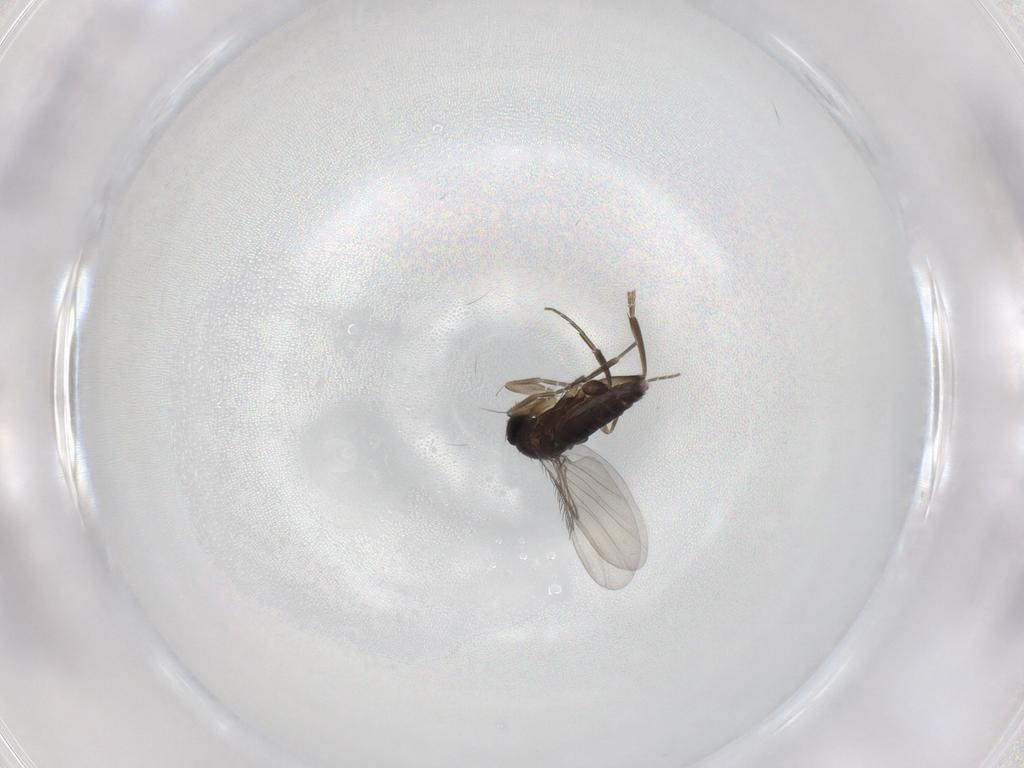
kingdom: Animalia
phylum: Arthropoda
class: Insecta
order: Diptera
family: Phoridae
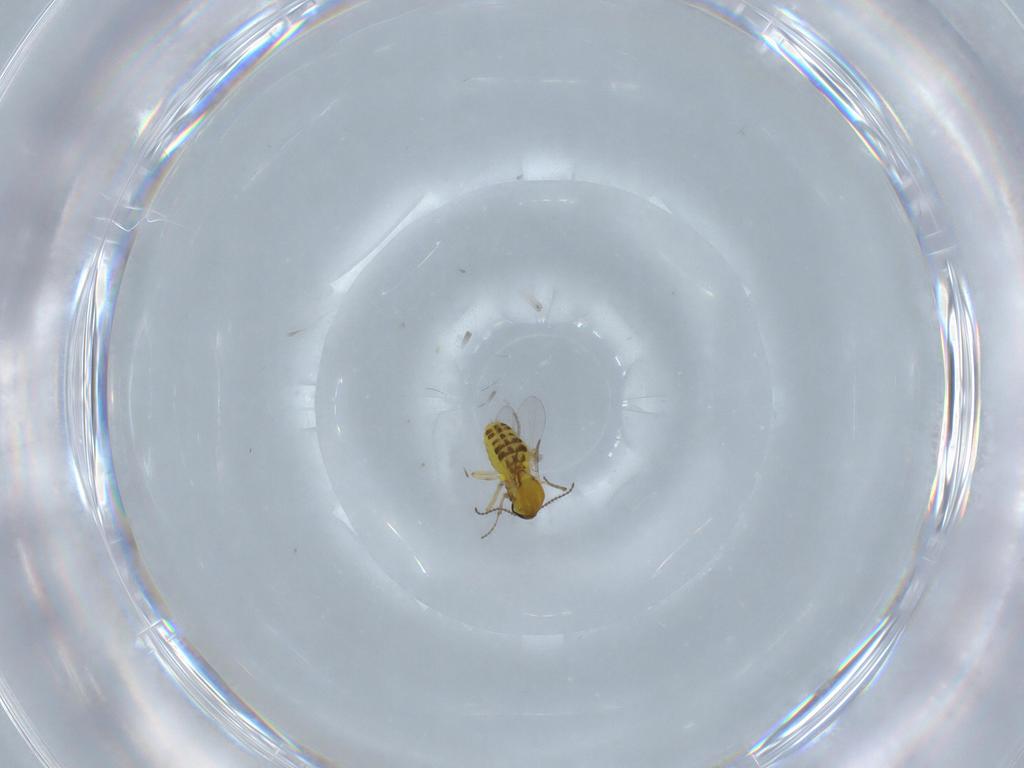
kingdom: Animalia
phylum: Arthropoda
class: Insecta
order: Diptera
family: Ceratopogonidae
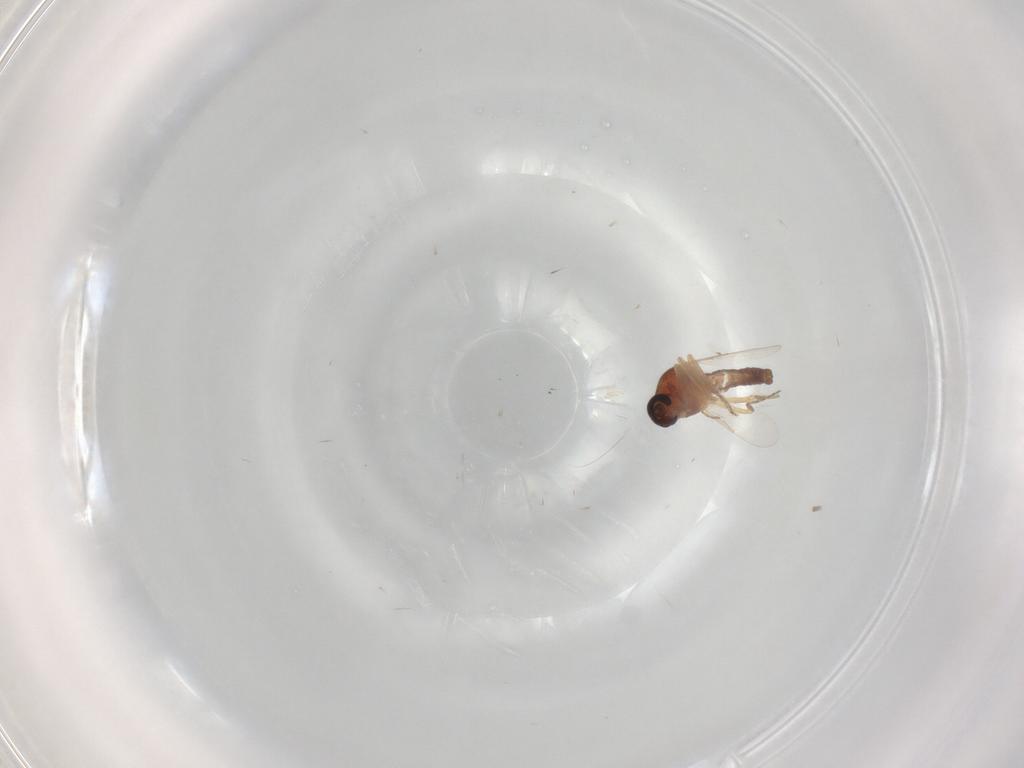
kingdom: Animalia
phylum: Arthropoda
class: Insecta
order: Diptera
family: Ceratopogonidae
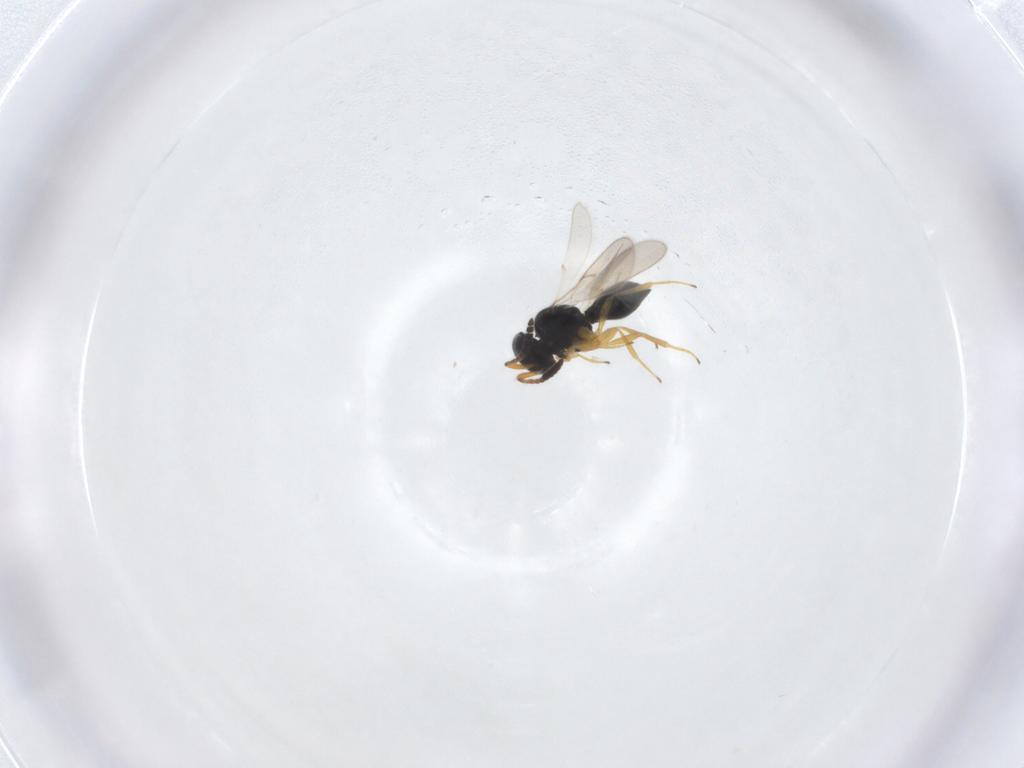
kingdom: Animalia
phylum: Arthropoda
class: Insecta
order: Hymenoptera
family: Scelionidae
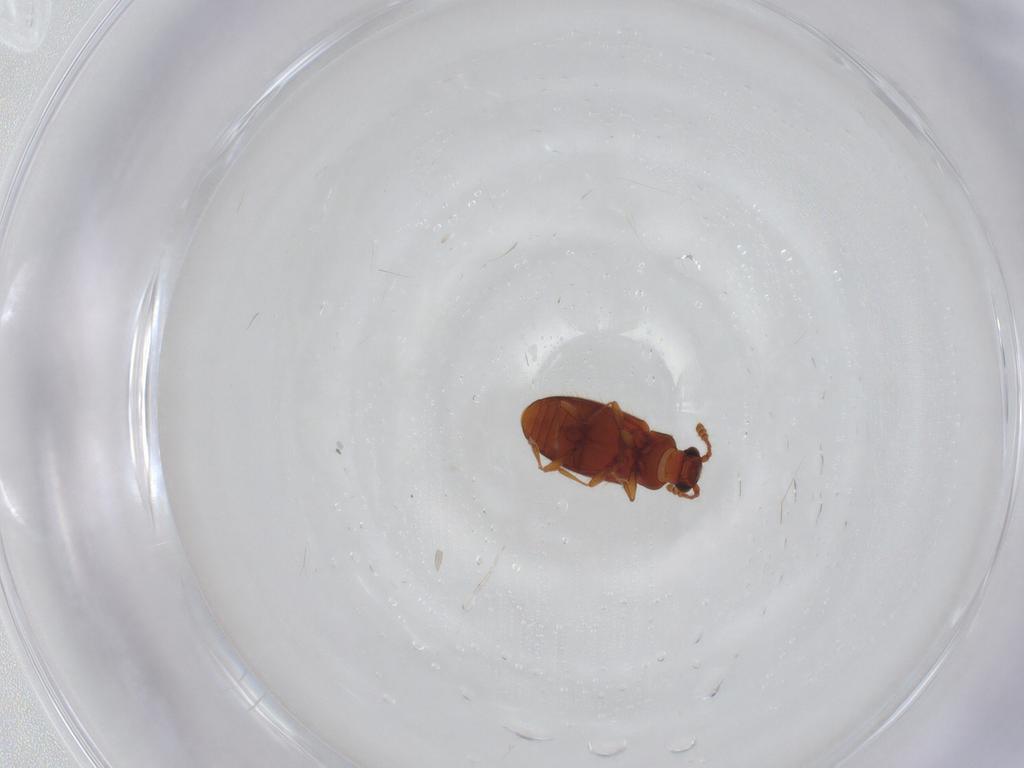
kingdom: Animalia
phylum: Arthropoda
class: Insecta
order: Coleoptera
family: Cryptophagidae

What is needed
Please put the lines from every item above into a numbered list, skipping any blank lines and leaving out the pictures.

Result of this task
1. kingdom: Animalia
2. phylum: Arthropoda
3. class: Insecta
4. order: Diptera
5. family: Phoridae
6. kingdom: Animalia
7. phylum: Arthropoda
8. class: Insecta
9. order: Diptera
10. family: Ceratopogonidae
11. kingdom: Animalia
12. phylum: Arthropoda
13. class: Insecta
14. order: Diptera
15. family: Ceratopogonidae
16. kingdom: Animalia
17. phylum: Arthropoda
18. class: Insecta
19. order: Hymenoptera
20. family: Scelionidae
21. kingdom: Animalia
22. phylum: Arthropoda
23. class: Insecta
24. order: Coleoptera
25. family: Cryptophagidae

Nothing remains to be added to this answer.